» **EXERCISE GOAL**: Reproduce all lines of the listing below in which the word "down" occurs.

» **INFORMATION PROVIDED**:
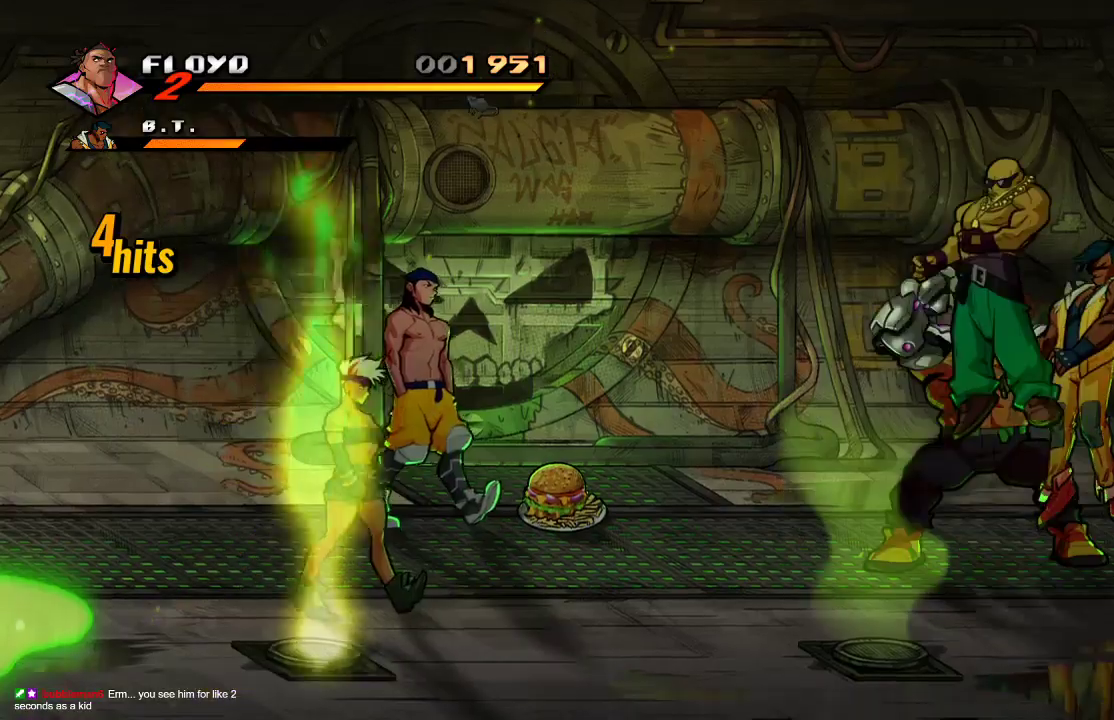
{"buttons": [], "left_stick": "up-right", "right_stick": "center", "events": [[67, "SQUARE", "down"], [200, "left_stick", "right"], [233, "SQUARE", "up"], [300, "SQUARE", "down"], [433, "SQUARE", "up"], [467, "left_stick", "up-right"]]}
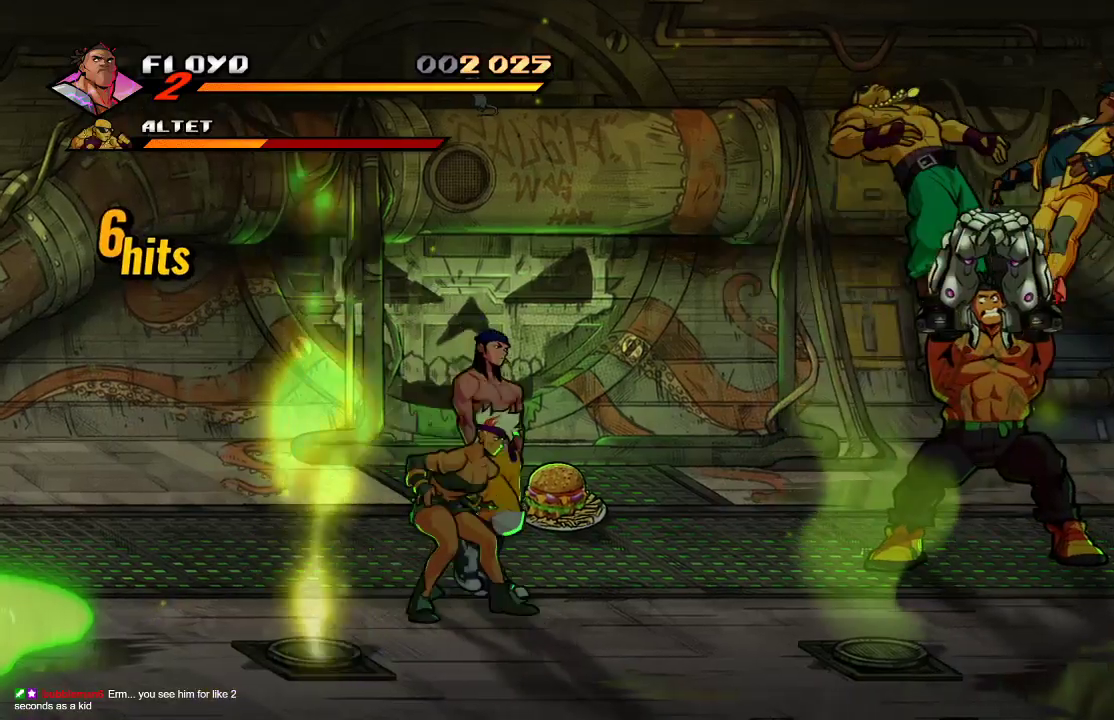
{"buttons": [], "left_stick": "right", "right_stick": "center", "events": [[100, "left_stick", "right"]]}
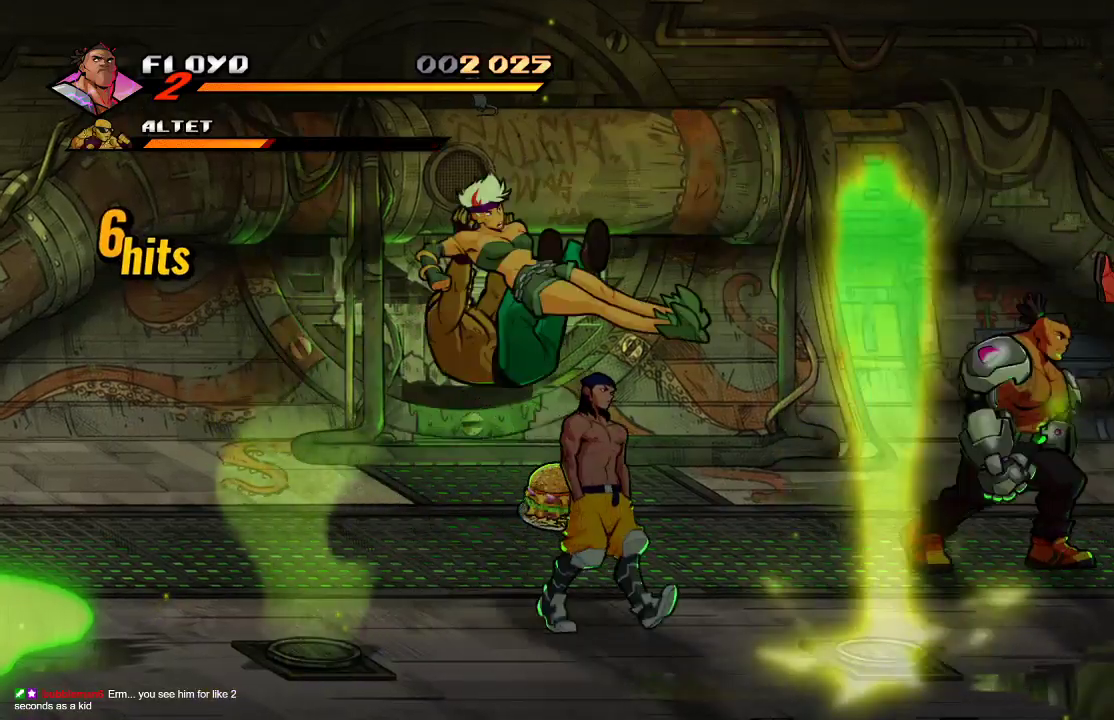
{"buttons": [], "left_stick": "left", "right_stick": "center", "events": [[467, "left_stick", "left"]]}
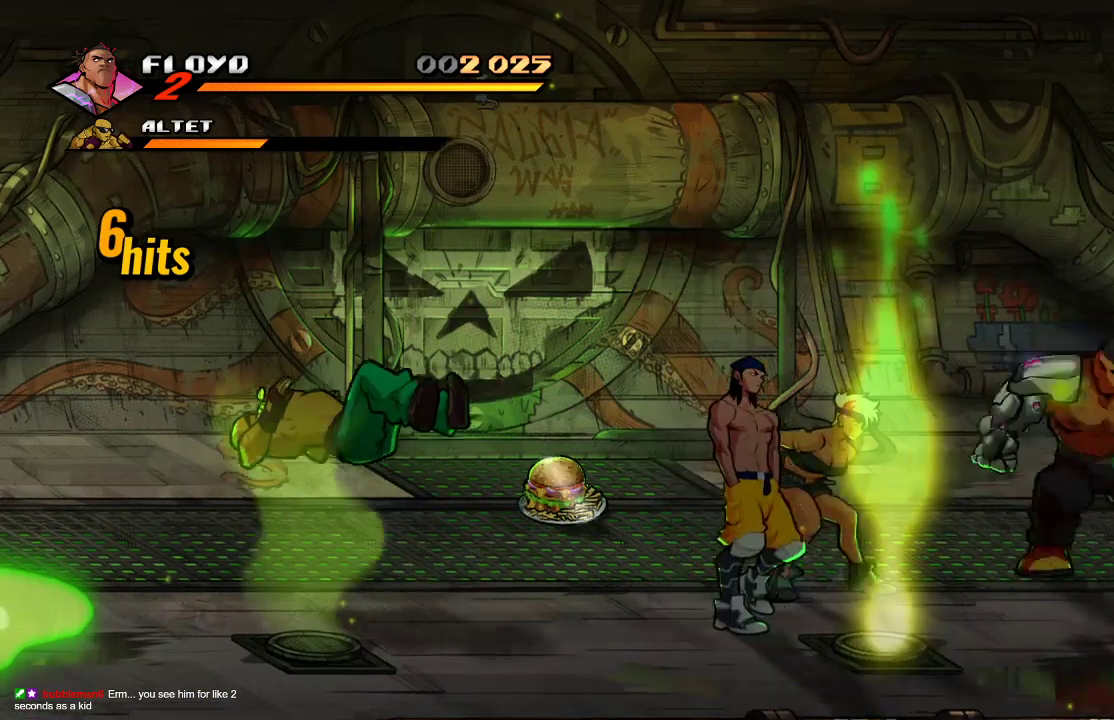
{"buttons": [], "left_stick": "left", "right_stick": "center", "events": [[167, "SQUARE", "down"], [267, "SQUARE", "up"], [333, "SQUARE", "down"], [367, "SQUARE", "up"], [433, "SQUARE", "down"], [467, "SQUARE", "up"]]}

» **EXERCISE ANSWER**:
{"buttons": [], "left_stick": "up-right", "right_stick": "center", "events": [[67, "SQUARE", "down"], [200, "left_stick", "right"], [233, "SQUARE", "up"], [300, "SQUARE", "down"], [433, "SQUARE", "up"], [467, "left_stick", "up-right"]]}
{"buttons": [], "left_stick": "left", "right_stick": "center", "events": [[167, "SQUARE", "down"], [267, "SQUARE", "up"], [333, "SQUARE", "down"], [367, "SQUARE", "up"], [433, "SQUARE", "down"], [467, "SQUARE", "up"]]}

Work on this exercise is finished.